According to Brown, patients experiencing an acute exacerbation of COPD are often so anxious that they require medication such as lorazepam. She believes that the anxiety may help to explain why patients seem to retain so little of the education they receive while in the hospital. Energy conservation, breathing retraining, and nutrition are not topics that can be covered in a single session. Brown also tries to teach use of the peak flow meter, which can be helpful for patients who become symptomatic after discharge.

But there is rarely enough time. According to Gloria Morris, BS, RRT, clinical coordinator at Boston Medical Center in Boston, the educational component is really the key to overall treatment of COPD.4 Patients should be provided with educational materials, and their ability to understand these materials should be assessed while they are in the hospital. “But that is time-consuming. And it is one of the corners people are beginning to cut. As lengths of stay are getting shorter and shorter, and caregivers at the bedside are getting fewer and fewer, we are defeating our own purposes, because we can’t provide this type of education,” Morris says.

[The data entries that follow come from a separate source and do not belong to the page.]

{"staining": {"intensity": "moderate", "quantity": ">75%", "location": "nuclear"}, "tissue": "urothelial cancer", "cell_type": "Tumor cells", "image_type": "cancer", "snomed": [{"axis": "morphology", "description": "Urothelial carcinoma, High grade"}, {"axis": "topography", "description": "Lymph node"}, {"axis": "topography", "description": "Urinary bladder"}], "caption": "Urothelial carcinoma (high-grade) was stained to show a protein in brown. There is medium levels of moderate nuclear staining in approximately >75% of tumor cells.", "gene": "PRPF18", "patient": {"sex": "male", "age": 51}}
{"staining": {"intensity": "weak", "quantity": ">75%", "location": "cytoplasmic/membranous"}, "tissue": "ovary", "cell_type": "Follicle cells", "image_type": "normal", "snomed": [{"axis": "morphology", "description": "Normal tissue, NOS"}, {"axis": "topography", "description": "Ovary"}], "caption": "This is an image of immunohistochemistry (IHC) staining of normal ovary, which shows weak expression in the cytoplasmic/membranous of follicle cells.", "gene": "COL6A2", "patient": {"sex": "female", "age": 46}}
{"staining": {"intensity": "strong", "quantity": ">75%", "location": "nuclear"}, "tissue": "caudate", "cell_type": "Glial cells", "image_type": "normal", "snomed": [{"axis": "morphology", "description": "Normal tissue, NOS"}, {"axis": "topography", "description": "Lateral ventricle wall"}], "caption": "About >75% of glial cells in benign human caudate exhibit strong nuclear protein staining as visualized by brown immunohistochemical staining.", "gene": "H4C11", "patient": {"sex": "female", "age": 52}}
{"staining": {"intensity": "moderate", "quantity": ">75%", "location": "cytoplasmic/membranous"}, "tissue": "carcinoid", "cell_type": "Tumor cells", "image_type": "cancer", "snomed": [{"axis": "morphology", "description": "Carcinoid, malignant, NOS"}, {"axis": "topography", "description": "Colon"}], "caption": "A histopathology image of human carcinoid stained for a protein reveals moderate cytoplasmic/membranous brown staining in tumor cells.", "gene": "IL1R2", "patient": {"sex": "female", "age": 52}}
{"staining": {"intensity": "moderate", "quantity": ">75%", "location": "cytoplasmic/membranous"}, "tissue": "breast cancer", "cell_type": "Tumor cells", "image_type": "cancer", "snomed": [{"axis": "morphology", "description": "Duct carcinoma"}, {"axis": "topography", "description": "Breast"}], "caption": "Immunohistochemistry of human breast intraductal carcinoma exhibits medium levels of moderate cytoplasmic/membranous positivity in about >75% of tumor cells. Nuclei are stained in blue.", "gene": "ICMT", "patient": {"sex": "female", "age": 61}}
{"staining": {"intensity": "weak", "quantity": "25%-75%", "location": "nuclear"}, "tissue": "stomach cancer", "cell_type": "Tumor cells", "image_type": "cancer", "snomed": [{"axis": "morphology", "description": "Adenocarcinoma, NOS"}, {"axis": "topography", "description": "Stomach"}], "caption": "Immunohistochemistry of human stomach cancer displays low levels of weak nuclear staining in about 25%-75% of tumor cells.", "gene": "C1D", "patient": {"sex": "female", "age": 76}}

For this reason, she finds the concept of home treatment of acute exacerbations to be intriguing. “From the educational standpoint, the home situation sounds ideal. The patient isn’t distracted–for, as you know, it is very hard to concentrate in the hospital. By and large, patients with COPD also tend to be elderly and they don’t learn as fast. Teaching at home can be done a little bit each day and you can assess whether they have absorbed it. That way you can build on what they have already absorbed,” Morris says.

Like Pamela Brown and other practitioners in the United States, Flanigan uses the acute phase to provide some of the education patients seem not to have absorbed during previous episodes of care. There is no regular home respiratory care for people with COPD in the United Kingdom, just as in the United States. Now that Flanigan knows how much these patients need, she would like to be able to provide follow-up visits. But she realizes that the growing demands of the acute service will not allow it. She gives patients her card at the time of discharge, however, and it is not uncommon for them to call. “It is not always when they have a specific question,” Flanigan says. “Sometimes they just need someone to talk to.”

India Smith is a contributing writer for RT

References
1. Haggerty MC, Stockdale-Woolley R, Nair S. Respi-Care: an innovative home care program for the patient with chronic obstructive pulmonary disease. Chest. 1991;100:607-612.

2. Gravil JH, Al-Rawas OA, Cotton MM, Flanigan U, Irwin A, Stevenson RD. Home treatment of exacerbations of chronic obstructive pulmonary disease by an acute respiratory assessment service. Lancet. 1998;351:1827, 1853-1855.

3. Siafakas NM, Vermeire P, Pride NB, et al. ERS–consensus statement: optimal assessment and management of chronic obstructive pulmonary disease (COPD). Eur Respir J. 1995;8:1398-1420.

4. National Lung Health Education Program Executive Committee. Strategies in preserving lung health and preventing COPD and associated diseases. Chest. 1997;113(2 suppl):1235-1635.